Ao que tudo indica, jamais saberemos se Tchaikovsky morreu de cólera, se fora envenenado ou se tomara veneno por conta própria. As inúmeras contradições dos membros da família, a respeito do copo de água contaminada, parecem atestar que a morte por cólera pode, de fato, ter sido uma invenção; e esses membros jamais apareceram com uma acusação de possível assassinato. Sobraria, assim, a versão do suicídio.

 

Tchaikovsky já havia tentado se matar uma vez, em 1877, logo após a catástrofe de um casamento infeliz. Para evitar que sua família caísse em desgraça pelo escândalo de um suicídio, ele procurou fazer de modo a parecer que fosse de causa natural. Assim, ele entrou no Rio Moscou e lá permaneceu a noite inteira, na esperança de pegar pneumonia e morrer. Agora, nos últimos anos de vida, Tchaikovsky talvez se sentisse pressionado mais uma vez. Segundo alguns estudiosos, ele suportava, com dificuldade, os rumores de que o amor por seu sobrinho, Vladimir Davydov, era mais do que paternal. Sua provável homossexualidade havia se tornado pública e sua vida social se tornava insustentável. Seria possível que, mais uma vez sobre enorme pressão, ele fizesse uma segunda tentativa?

 

E, então, temos a Sexta Sinfonia. De acordo com algumas cartas de Tchaikovsky, suas sinfonias eram como “confissões musicais”, capazes de “expressar tudo aquilo para o qual não existem palavras”, principalmente questões como Vida, Morte, Amor e Beleza. O que estaria o compositor, então, tentando nos dizer, nesta sua carta de adeus?
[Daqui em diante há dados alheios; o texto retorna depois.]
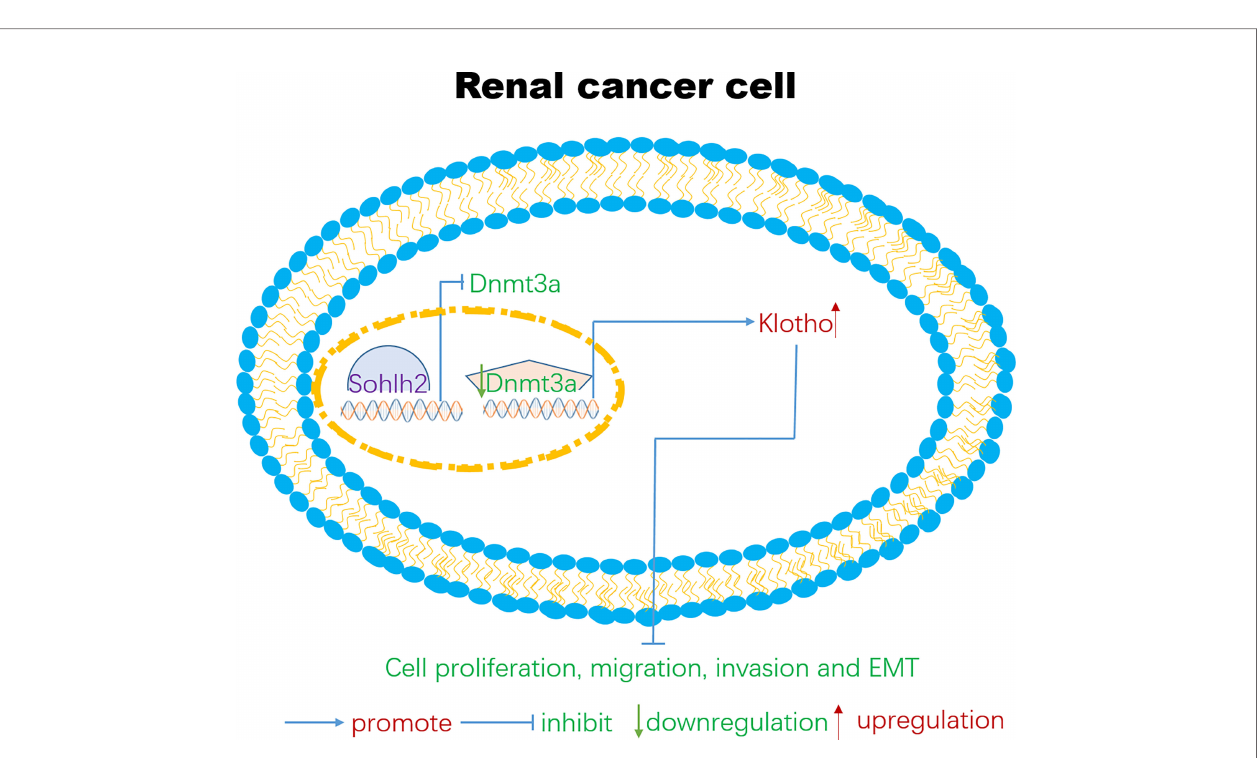
FIGURE 7 | A possible signaling pathway for Sohlh2 to function as a tumor suppressor in renal cancer cells. At present, targeted therapeutic molecules have been developed for certain signaling pathways such as PT 2385 and PT 2399. PT 2385 and PT 2399 are small molecule inhibitors of HIF-2, which can selectively interfere with the heterodimerization of HIF-2 a and HIF-1 b . Clinical data show that these small molecules inhibitors could effectively block the proliferation and tumor angiogenesis of RCC cells (49). The signaling pathways are very perplexing in the tumor microenvironment; lncRNA, miRNA, and many other signaling pathways are also involved in the occurrence and development of RCC cells (50 – 53). We hope that our fi ndings could provide new therapeutic targets and new view sights for the therapy of RCC. RCC, renal cell carcinoma.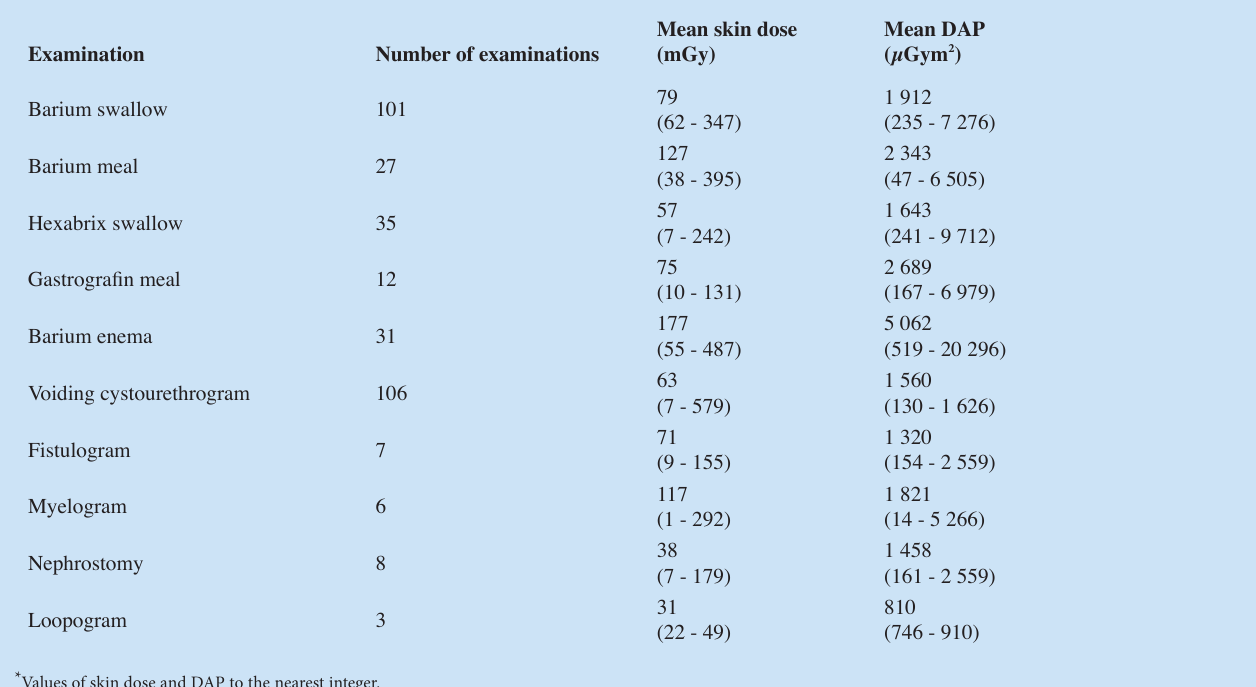
*Values of skin dose and DAP to the nearest integer.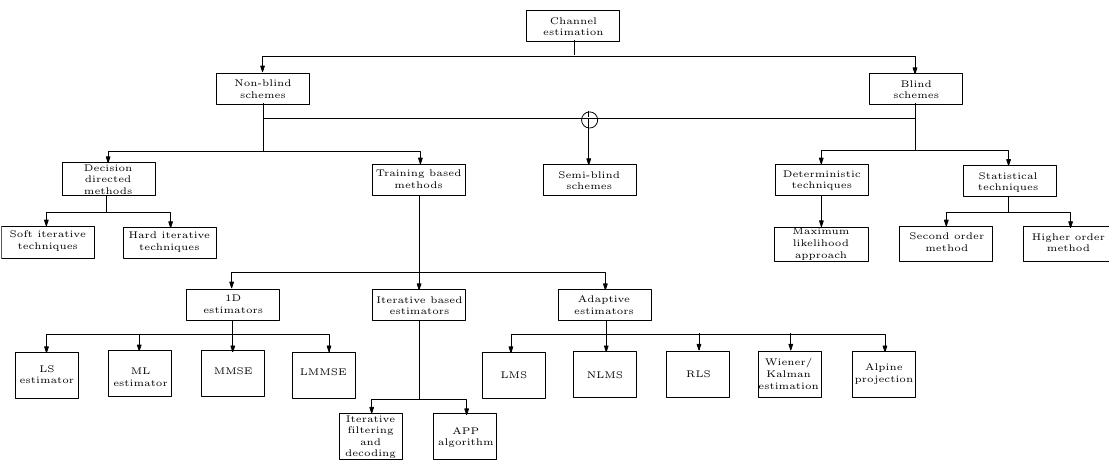
Figure 12. Classification of CE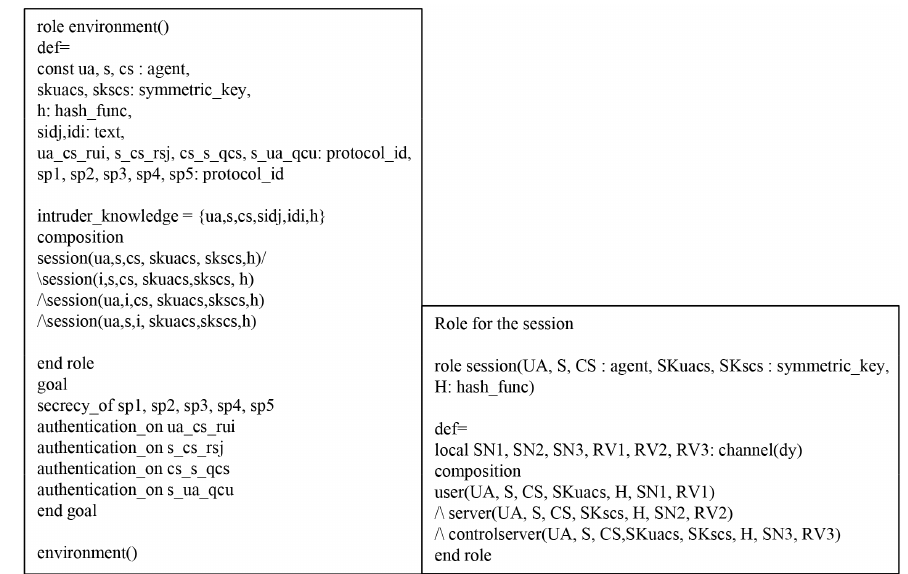
Figure 9. Role for environment and session in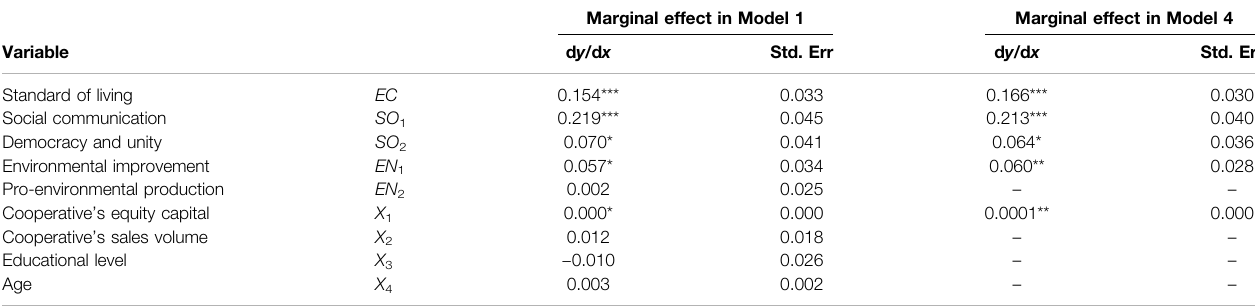
TABLE 3 | Average marginal effects of variables in logit Models 1 and 4 of member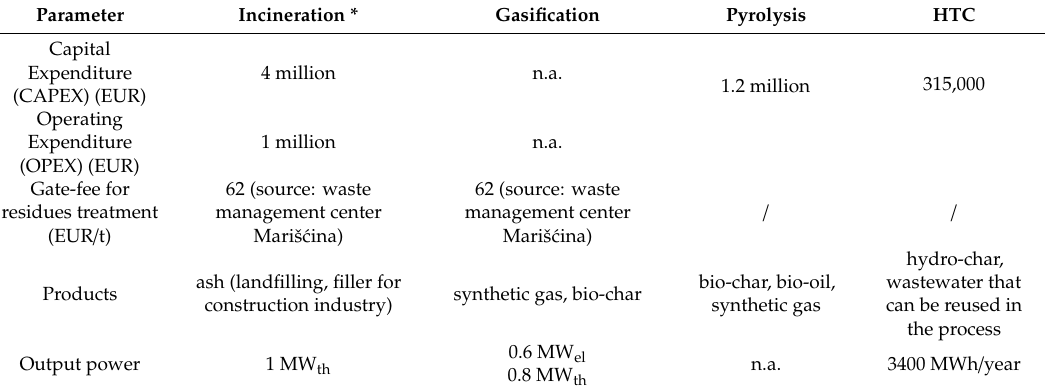
Table 5. Results of the literature overview for plants with similar sewage sludge / digestate capacity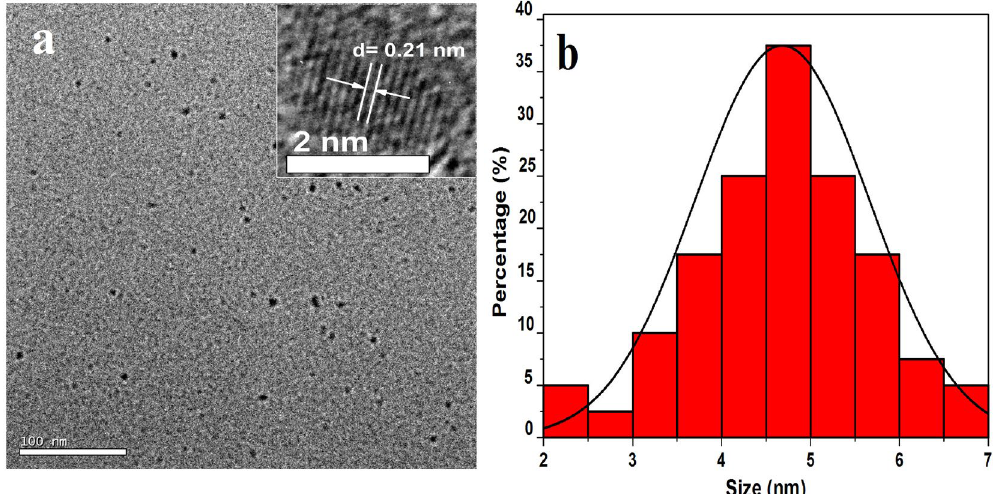
Figure 2. ( a ) The TEM and (inset) HRTEM image ( b ) and size distribution of the green-emitting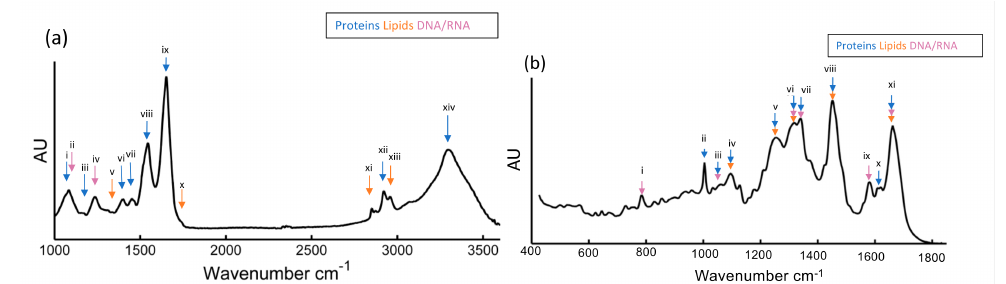
Figure 3. ( a ) Representative mean FTIR spectra recorded for mesenchymal stem cells (bm-MSCs) with classification of relevant peaks and their known association to proteins, nucleic acid, and lipids are described in Table 1A, ( b ) Processed mean Raman spectra for bm-MSCs and their known association to proteins, nucleic acid, and lipids are described in Table 1B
Provavelmente, das suas desilusões amorosas e musicais, da sua impotência frente às dificuldades da vida… Possivelmente, da sua angústia com o vazio que se descortinava, um vazio causado pelo fato de que tudo que ele amava e acreditava fosse eterno, estivesse, talvez, se dissolvendo…

 

Guilherme Nascimento
Doutor em Composição, professor de Música da UEMG e da Fundação de Educação Artística, autor do livro Música menor.